(Collected data entries)
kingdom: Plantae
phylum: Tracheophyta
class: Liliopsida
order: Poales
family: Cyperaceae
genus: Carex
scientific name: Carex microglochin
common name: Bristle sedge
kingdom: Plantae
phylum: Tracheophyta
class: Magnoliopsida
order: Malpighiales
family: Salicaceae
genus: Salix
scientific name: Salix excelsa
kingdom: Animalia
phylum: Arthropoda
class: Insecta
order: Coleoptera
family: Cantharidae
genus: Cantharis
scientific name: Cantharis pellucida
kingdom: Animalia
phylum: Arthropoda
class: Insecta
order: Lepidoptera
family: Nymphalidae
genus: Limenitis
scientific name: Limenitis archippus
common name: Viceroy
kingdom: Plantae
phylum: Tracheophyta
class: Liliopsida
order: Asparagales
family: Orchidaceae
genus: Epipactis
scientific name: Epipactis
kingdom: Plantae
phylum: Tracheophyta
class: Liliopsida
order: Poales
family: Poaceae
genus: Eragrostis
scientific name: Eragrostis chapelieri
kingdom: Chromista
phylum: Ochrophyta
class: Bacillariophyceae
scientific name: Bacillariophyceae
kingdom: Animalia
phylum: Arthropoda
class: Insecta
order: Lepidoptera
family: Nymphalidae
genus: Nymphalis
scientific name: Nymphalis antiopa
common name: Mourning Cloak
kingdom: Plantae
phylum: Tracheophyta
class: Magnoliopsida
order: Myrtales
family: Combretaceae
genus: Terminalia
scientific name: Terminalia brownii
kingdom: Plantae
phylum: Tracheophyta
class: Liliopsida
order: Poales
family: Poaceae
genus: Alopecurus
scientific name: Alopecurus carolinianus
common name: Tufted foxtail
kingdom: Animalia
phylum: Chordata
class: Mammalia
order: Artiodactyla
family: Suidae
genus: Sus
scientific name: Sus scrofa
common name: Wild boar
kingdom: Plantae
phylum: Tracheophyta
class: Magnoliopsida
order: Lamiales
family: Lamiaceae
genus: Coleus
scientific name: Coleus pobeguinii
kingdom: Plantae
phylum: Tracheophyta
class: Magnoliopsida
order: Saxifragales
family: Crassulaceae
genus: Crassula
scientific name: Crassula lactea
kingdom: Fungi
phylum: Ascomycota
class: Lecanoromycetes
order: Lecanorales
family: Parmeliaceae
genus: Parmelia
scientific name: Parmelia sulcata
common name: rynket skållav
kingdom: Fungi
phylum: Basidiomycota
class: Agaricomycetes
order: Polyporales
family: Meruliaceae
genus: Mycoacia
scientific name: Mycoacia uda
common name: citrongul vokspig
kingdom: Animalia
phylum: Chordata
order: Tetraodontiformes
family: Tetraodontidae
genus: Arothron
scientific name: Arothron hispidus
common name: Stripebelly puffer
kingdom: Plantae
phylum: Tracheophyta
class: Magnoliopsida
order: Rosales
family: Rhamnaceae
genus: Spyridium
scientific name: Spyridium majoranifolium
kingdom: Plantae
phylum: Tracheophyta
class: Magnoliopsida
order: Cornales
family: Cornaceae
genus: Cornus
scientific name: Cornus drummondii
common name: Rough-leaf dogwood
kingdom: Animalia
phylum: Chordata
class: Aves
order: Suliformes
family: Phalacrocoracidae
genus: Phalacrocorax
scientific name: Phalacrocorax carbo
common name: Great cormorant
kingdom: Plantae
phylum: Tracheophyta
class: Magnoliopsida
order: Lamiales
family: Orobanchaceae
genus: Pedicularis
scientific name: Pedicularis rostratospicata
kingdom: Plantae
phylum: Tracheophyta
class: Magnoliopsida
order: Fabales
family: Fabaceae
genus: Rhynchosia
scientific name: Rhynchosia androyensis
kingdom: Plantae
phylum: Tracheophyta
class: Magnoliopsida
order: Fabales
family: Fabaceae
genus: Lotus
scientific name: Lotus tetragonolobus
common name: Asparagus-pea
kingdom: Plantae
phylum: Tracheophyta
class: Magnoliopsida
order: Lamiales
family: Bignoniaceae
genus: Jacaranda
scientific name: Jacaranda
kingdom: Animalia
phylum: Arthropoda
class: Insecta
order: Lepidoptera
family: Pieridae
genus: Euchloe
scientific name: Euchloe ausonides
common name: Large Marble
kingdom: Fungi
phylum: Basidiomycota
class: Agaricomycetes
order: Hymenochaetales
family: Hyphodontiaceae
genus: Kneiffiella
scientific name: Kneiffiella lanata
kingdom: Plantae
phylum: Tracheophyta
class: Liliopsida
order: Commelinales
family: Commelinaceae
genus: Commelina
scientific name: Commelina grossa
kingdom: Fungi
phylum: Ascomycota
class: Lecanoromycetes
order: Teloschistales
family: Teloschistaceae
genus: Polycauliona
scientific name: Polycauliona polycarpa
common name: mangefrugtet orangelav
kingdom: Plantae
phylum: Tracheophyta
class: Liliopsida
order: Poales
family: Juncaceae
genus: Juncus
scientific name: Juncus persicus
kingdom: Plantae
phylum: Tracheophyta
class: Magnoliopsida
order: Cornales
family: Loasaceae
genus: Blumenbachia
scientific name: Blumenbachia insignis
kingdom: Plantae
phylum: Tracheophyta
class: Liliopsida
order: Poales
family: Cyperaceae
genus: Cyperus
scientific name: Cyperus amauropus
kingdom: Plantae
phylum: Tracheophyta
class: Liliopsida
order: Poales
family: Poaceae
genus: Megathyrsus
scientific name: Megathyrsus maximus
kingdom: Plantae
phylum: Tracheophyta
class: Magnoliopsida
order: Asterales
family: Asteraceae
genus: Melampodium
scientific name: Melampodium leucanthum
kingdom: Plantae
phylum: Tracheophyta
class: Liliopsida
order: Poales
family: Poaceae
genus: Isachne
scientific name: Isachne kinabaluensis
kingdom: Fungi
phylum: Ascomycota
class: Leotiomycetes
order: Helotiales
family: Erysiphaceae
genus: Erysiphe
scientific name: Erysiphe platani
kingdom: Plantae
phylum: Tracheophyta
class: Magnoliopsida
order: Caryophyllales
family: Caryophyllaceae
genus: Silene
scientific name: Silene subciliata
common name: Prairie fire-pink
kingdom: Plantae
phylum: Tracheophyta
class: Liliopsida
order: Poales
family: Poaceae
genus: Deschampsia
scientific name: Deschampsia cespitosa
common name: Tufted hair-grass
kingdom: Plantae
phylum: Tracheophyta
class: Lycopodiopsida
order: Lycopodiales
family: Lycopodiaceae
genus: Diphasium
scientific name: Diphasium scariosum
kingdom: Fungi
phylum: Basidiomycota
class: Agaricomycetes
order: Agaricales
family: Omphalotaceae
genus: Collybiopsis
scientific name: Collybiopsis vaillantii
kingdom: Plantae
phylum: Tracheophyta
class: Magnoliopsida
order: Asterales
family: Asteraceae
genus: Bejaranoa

◆ **What the task requires**
Could you arrange every line of the listing above as a Markdown table with the columns "Row" and "Entry", numbering the rows and leaving out any blank lines?

◆ **Written answer**
| Row | Entry |
|---|---|
| 1 | kingdom: Plantae |
| 2 | phylum: Tracheophyta |
| 3 | class: Liliopsida |
| 4 | order: Poales |
| 5 | family: Cyperaceae |
| 6 | genus: Carex |
| 7 | scientific name: Carex microglochin |
| 8 | common name: Bristle sedge |
| 9 | kingdom: Plantae |
| 10 | phylum: Tracheophyta |
| 11 | class: Magnoliopsida |
| 12 | order: Malpighiales |
| 13 | family: Salicaceae |
| 14 | genus: Salix |
| 15 | scientific name: Salix excelsa |
| 16 | kingdom: Animalia |
| 17 | phylum: Arthropoda |
| 18 | class: Insecta |
| 19 | order: Coleoptera |
| 20 | family: Cantharidae |
| 21 | genus: Cantharis |
| 22 | scientific name: Cantharis pellucida |
| 23 | kingdom: Animalia |
| 24 | phylum: Arthropoda |
| 25 | class: Insecta |
| 26 | order: Lepidoptera |
| 27 | family: Nymphalidae |
| 28 | genus: Limenitis |
| 29 | scientific name: Limenitis archippus |
| 30 | common name: Viceroy |
| 31 | kingdom: Plantae |
| 32 | phylum: Tracheophyta |
| 33 | class: Liliopsida |
| 34 | order: Asparagales |
| 35 | family: Orchidaceae |
| 36 | genus: Epipactis |
| 37 | scientific name: Epipactis |
| 38 | kingdom: Plantae |
| 39 | phylum: Tracheophyta |
| 40 | class: Liliopsida |
| 41 | order: Poales |
| 42 | family: Poaceae |
| 43 | genus: Eragrostis |
| 44 | scientific name: Eragrostis chapelieri |
| 45 | kingdom: Chromista |
| 46 | phylum: Ochrophyta |
| 47 | class: Bacillariophyceae |
| 48 | scientific name: Bacillariophyceae |
| 49 | kingdom: Animalia |
| 50 | phylum: Arthropoda |
| 51 | class: Insecta |
| 52 | order: Lepidoptera |
| 53 | family: Nymphalidae |
| 54 | genus: Nymphalis |
| 55 | scientific name: Nymphalis antiopa |
| 56 | common name: Mourning Cloak |
| 57 | kingdom: Plantae |
| 58 | phylum: Tracheophyta |
| 59 | class: Magnoliopsida |
| 60 | order: Myrtales |
| 61 | family: Combretaceae |
| 62 | genus: Terminalia |
| 63 | scientific name: Terminalia brownii |
| 64 | kingdom: Plantae |
| 65 | phylum: Tracheophyta |
| 66 | class: Liliopsida |
| 67 | order: Poales |
| 68 | family: Poaceae |
| 69 | genus: Alopecurus |
| 70 | scientific name: Alopecurus carolinianus |
| 71 | common name: Tufted foxtail |
| 72 | kingdom: Animalia |
| 73 | phylum: Chordata |
| 74 | class: Mammalia |
| 75 | order: Artiodactyla |
| 76 | family: Suidae |
| 77 | genus: Sus |
| 78 | scientific name: Sus scrofa |
| 79 | common name: Wild boar |
| 80 | kingdom: Plantae |
| 81 | phylum: Tracheophyta |
| 82 | class: Magnoliopsida |
| 83 | order: Lamiales |
| 84 | family: Lamiaceae |
| 85 | genus: Coleus |
| 86 | scientific name: Coleus pobeguinii |
| 87 | kingdom: Plantae |
| 88 | phylum: Tracheophyta |
| 89 | class: Magnoliopsida |
| 90 | order: Saxifragales |
| 91 | family: Crassulaceae |
| 92 | genus: Crassula |
| 93 | scientific name: Crassula lactea |
| 94 | kingdom: Fungi |
| 95 | phylum: Ascomycota |
| 96 | class: Lecanoromycetes |
| 97 | order: Lecanorales |
| 98 | family: Parmeliaceae |
| 99 | genus: Parmelia |
| 100 | scientific name: Parmelia sulcata |
| 101 | common name: rynket skållav |
| 102 | kingdom: Fungi |
| 103 | phylum: Basidiomycota |
| 104 | class: Agaricomycetes |
| 105 | order: Polyporales |
| 106 | family: Meruliaceae |
| 107 | genus: Mycoacia |
| 108 | scientific name: Mycoacia uda |
| 109 | common name: citrongul vokspig |
| 110 | kingdom: Animalia |
| 111 | phylum: Chordata |
| 112 | order: Tetraodontiformes |
| 113 | family: Tetraodontidae |
| 114 | genus: Arothron |
| 115 | scientific name: Arothron hispidus |
| 116 | common name: Stripebelly puffer |
| 117 | kingdom: Plantae |
| 118 | phylum: Tracheophyta |
| 119 | class: Magnoliopsida |
| 120 | order: Rosales |
| 121 | family: Rhamnaceae |
| 122 | genus: Spyridium |
| 123 | scientific name: Spyridium majoranifolium |
| 124 | kingdom: Plantae |
| 125 | phylum: Tracheophyta |
| 126 | class: Magnoliopsida |
| 127 | order: Cornales |
| 128 | family: Cornaceae |
| 129 | genus: Cornus |
| 130 | scientific name: Cornus drummondii |
| 131 | common name: Rough-leaf dogwood |
| 132 | kingdom: Animalia |
| 133 | phylum: Chordata |
| 134 | class: Aves |
| 135 | order: Suliformes |
| 136 | family: Phalacrocoracidae |
| 137 | genus: Phalacrocorax |
| 138 | scientific name: Phalacrocorax carbo |
| 139 | common name: Great cormorant |
| 140 | kingdom: Plantae |
| 141 | phylum: Tracheophyta |
| 142 | class: Magnoliopsida |
| 143 | order: Lamiales |
| 144 | family: Orobanchaceae |
| 145 | genus: Pedicularis |
| 146 | scientific name: Pedicularis rostratospicata |
| 147 | kingdom: Plantae |
| 148 | phylum: Tracheophyta |
| 149 | class: Magnoliopsida |
| 150 | order: Fabales |
| 151 | family: Fabaceae |
| 152 | genus: Rhynchosia |
| 153 | scientific name: Rhynchosia androyensis |
| 154 | kingdom: Plantae |
| 155 | phylum: Tracheophyta |
| 156 | class: Magnoliopsida |
| 157 | order: Fabales |
| 158 | family: Fabaceae |
| 159 | genus: Lotus |
| 160 | scientific name: Lotus tetragonolobus |
| 161 | common name: Asparagus-pea |
| 162 | kingdom: Plantae |
| 163 | phylum: Tracheophyta |
| 164 | class: Magnoliopsida |
| 165 | order: Lamiales |
| 166 | family: Bignoniaceae |
| 167 | genus: Jacaranda |
| 168 | scientific name: Jacaranda |
| 169 | kingdom: Animalia |
| 170 | phylum: Arthropoda |
| 171 | class: Insecta |
| 172 | order: Lepidoptera |
| 173 | family: Pieridae |
| 174 | genus: Euchloe |
| 175 | scientific name: Euchloe ausonides |
| 176 | common name: Large Marble |
| 177 | kingdom: Fungi |
| 178 | phylum: Basidiomycota |
| 179 | class: Agaricomycetes |
| 180 | order: Hymenochaetales |
| 181 | family: Hyphodontiaceae |
| 182 | genus: Kneiffiella |
| 183 | scientific name: Kneiffiella lanata |
| 184 | kingdom: Plantae |
| 185 | phylum: Tracheophyta |
| 186 | class: Liliopsida |
| 187 | order: Commelinales |
| 188 | family: Commelinaceae |
| 189 | genus: Commelina |
| 190 | scientific name: Commelina grossa |
| 191 | kingdom: Fungi |
| 192 | phylum: Ascomycota |
| 193 | class: Lecanoromycetes |
| 194 | order: Teloschistales |
| 195 | family: Teloschistaceae |
| 196 | genus: Polycauliona |
| 197 | scientific name: Polycauliona polycarpa |
| 198 | common name: mangefrugtet orangelav |
| 199 | kingdom: Plantae |
| 200 | phylum: Tracheophyta |
| 201 | class: Liliopsida |
| 202 | order: Poales |
| 203 | family: Juncaceae |
| 204 | genus: Juncus |
| 205 | scientific name: Juncus persicus |
| 206 | kingdom: Plantae |
| 207 | phylum: Tracheophyta |
| 208 | class: Magnoliopsida |
| 209 | order: Cornales |
| 210 | family: Loasaceae |
| 211 | genus: Blumenbachia |
| 212 | scientific name: Blumenbachia insignis |
| 213 | kingdom: Plantae |
| 214 | phylum: Tracheophyta |
| 215 | class: Liliopsida |
| 216 | order: Poales |
| 217 | family: Cyperaceae |
| 218 | genus: Cyperus |
| 219 | scientific name: Cyperus amauropus |
| 220 | kingdom: Plantae |
| 221 | phylum: Tracheophyta |
| 222 | class: Liliopsida |
| 223 | order: Poales |
| 224 | family: Poaceae |
| 225 | genus: Megathyrsus |
| 226 | scientific name: Megathyrsus maximus |
| 227 | kingdom: Plantae |
| 228 | phylum: Tracheophyta |
| 229 | class: Magnoliopsida |
| 230 | order: Asterales |
| 231 | family: Asteraceae |
| 232 | genus: Melampodium |
| 233 | scientific name: Melampodium leucanthum |
| 234 | kingdom: Plantae |
| 235 | phylum: Tracheophyta |
| 236 | class: Liliopsida |
| 237 | order: Poales |
| 238 | family: Poaceae |
| 239 | genus: Isachne |
| 240 | scientific name: Isachne kinabaluensis |
| 241 | kingdom: Fungi |
| 242 | phylum: Ascomycota |
| 243 | class: Leotiomycetes |
| 244 | order: Helotiales |
| 245 | family: Erysiphaceae |
| 246 | genus: Erysiphe |
| 247 | scientific name: Erysiphe platani |
| 248 | kingdom: Plantae |
| 249 | phylum: Tracheophyta |
| 250 | class: Magnoliopsida |
| 251 | order: Caryophyllales |
| 252 | family: Caryophyllaceae |
| 253 | genus: Silene |
| 254 | scientific name: Silene subciliata |
| 255 | common name: Prairie fire-pink |
| 256 | kingdom: Plantae |
| 257 | phylum: Tracheophyta |
| 258 | class: Liliopsida |
| 259 | order: Poales |
| 260 | family: Poaceae |
| 261 | genus: Deschampsia |
| 262 | scientific name: Deschampsia cespitosa |
| 263 | common name: Tufted hair-grass |
| 264 | kingdom: Plantae |
| 265 | phylum: Tracheophyta |
| 266 | class: Lycopodiopsida |
| 267 | order: Lycopodiales |
| 268 | family: Lycopodiaceae |
| 269 | genus: Diphasium |
| 270 | scientific name: Diphasium scariosum |
| 271 | kingdom: Fungi |
| 272 | phylum: Basidiomycota |
| 273 | class: Agaricomycetes |
| 274 | order: Agaricales |
| 275 | family: Omphalotaceae |
| 276 | genus: Collybiopsis |
| 277 | scientific name: Collybiopsis vaillantii |
| 278 | kingdom: Plantae |
| 279 | phylum: Tracheophyta |
| 280 | class: Magnoliopsida |
| 281 | order: Asterales |
| 282 | family: Asteraceae |
| 283 | genus: Bejaranoa |